- _STORED DATA_
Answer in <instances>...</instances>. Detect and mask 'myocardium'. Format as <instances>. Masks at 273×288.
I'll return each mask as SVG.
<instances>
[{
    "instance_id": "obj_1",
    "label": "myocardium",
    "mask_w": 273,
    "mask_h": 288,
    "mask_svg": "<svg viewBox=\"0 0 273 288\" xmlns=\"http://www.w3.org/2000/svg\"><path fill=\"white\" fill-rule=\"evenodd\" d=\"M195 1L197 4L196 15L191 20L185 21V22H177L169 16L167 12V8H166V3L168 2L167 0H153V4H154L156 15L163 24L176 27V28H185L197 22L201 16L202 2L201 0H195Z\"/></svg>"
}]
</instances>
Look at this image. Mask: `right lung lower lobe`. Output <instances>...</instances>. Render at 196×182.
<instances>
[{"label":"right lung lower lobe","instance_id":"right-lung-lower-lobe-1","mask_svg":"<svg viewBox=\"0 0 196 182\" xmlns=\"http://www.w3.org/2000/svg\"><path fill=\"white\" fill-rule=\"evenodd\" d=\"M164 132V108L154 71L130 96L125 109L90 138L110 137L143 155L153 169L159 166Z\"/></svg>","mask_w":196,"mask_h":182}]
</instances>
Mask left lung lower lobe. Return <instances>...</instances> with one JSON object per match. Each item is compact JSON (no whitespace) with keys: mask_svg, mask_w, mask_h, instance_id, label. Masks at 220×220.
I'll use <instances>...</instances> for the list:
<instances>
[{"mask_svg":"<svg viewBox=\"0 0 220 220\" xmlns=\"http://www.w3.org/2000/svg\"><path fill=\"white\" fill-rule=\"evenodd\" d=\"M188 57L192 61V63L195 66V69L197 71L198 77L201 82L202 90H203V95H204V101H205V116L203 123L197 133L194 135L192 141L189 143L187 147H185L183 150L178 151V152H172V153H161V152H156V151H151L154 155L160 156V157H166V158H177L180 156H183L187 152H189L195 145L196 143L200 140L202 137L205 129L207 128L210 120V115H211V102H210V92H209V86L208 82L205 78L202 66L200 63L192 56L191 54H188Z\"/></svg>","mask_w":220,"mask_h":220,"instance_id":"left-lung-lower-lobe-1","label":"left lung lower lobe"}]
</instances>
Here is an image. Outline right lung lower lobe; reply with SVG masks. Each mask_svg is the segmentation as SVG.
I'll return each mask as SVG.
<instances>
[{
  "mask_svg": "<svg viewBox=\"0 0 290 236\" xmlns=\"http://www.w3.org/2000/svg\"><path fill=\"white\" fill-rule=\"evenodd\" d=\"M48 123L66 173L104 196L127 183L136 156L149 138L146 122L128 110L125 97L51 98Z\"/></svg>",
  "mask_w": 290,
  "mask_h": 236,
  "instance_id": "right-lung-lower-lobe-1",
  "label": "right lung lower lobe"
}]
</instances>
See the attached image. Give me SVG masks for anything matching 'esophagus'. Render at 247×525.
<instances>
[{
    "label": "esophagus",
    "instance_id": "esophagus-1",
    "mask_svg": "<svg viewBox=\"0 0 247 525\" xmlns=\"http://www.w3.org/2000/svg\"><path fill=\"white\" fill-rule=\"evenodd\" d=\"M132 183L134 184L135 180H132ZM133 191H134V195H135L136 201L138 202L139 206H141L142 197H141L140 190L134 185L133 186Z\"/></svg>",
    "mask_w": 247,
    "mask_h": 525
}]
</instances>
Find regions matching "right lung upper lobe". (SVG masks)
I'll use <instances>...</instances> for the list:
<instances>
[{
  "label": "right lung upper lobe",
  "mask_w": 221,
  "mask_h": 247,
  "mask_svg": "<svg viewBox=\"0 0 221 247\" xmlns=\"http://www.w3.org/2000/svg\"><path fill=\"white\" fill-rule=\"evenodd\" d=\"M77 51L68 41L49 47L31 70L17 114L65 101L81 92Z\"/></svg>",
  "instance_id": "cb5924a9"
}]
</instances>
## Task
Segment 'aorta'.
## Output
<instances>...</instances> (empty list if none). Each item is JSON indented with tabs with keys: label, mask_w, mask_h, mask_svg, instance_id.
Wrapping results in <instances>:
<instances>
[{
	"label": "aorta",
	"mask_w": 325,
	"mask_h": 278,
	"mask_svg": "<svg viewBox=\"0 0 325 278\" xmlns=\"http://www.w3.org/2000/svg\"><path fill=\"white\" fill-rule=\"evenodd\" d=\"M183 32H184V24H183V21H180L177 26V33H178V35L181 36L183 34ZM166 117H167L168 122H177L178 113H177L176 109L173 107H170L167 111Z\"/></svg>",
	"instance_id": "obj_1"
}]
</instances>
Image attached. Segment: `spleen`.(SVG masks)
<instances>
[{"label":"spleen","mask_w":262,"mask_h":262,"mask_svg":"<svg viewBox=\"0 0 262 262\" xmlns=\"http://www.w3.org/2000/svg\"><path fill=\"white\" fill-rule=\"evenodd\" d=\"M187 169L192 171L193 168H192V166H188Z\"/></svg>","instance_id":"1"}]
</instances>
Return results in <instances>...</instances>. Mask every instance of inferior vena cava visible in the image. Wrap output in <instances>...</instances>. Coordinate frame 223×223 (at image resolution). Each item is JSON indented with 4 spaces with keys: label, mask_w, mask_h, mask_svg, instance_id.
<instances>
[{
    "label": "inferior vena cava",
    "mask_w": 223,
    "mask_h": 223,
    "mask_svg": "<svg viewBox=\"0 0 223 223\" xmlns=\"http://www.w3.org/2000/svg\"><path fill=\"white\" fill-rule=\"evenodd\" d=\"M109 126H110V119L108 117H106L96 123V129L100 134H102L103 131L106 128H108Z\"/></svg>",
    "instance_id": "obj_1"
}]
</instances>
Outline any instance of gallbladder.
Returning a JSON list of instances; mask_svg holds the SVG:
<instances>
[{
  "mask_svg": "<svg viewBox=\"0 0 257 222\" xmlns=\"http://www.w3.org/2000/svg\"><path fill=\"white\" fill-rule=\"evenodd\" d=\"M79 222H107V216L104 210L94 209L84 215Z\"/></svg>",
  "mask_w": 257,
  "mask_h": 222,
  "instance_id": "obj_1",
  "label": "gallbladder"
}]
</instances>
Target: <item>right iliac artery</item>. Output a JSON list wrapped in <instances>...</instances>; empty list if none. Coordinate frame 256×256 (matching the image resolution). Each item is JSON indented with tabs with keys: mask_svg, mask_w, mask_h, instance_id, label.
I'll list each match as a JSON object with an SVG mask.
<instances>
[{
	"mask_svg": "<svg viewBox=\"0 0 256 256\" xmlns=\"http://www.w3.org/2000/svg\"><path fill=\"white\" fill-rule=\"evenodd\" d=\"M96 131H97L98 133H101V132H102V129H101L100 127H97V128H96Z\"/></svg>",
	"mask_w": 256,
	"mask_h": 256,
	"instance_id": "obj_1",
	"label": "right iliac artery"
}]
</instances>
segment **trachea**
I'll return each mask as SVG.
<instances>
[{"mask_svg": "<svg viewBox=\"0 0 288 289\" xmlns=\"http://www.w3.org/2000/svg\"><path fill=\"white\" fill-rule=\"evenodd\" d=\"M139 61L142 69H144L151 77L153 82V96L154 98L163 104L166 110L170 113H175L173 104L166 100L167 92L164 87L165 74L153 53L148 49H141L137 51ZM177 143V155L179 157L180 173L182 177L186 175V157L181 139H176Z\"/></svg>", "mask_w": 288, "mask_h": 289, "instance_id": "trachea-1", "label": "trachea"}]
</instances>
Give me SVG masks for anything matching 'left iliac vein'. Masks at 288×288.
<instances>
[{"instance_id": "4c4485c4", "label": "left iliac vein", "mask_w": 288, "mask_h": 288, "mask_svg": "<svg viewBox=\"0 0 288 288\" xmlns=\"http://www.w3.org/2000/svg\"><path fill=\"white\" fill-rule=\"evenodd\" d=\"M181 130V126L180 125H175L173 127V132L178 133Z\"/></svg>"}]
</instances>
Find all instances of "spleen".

- _AIM OF THE EXERCISE_
Please recast the part of the records above that opens with the line containing "Give me SVG masks for anything matching 'left" and runs through the end of the records as a JSON list of strings, one string per line, with blank lines left out.

- _ANSWER TO THE TASK_
[
  "Give me SVG masks for anything matching 'left iliac vein'. Masks at 288×288.",
  "<instances>",
  "[{\"instance_id\": \"4c4485c4\", \"label\": \"left iliac vein\", \"mask_w\": 288, \"mask_h\": 288, \"mask_svg\": \"<svg viewBox=\\\"0 0 288 288\\\" xmlns=\\\"http://www.w3.org/2000/svg\\\"><path fill=\\\"white\\\" fill-rule=\\\"evenodd\\\" d=\\\"M181 130V126L180 125H175L173 127V132L178 133Z\\\"/></svg>\"}]",
  "</instances>",
  "Find all instances of \"spleen\"."
]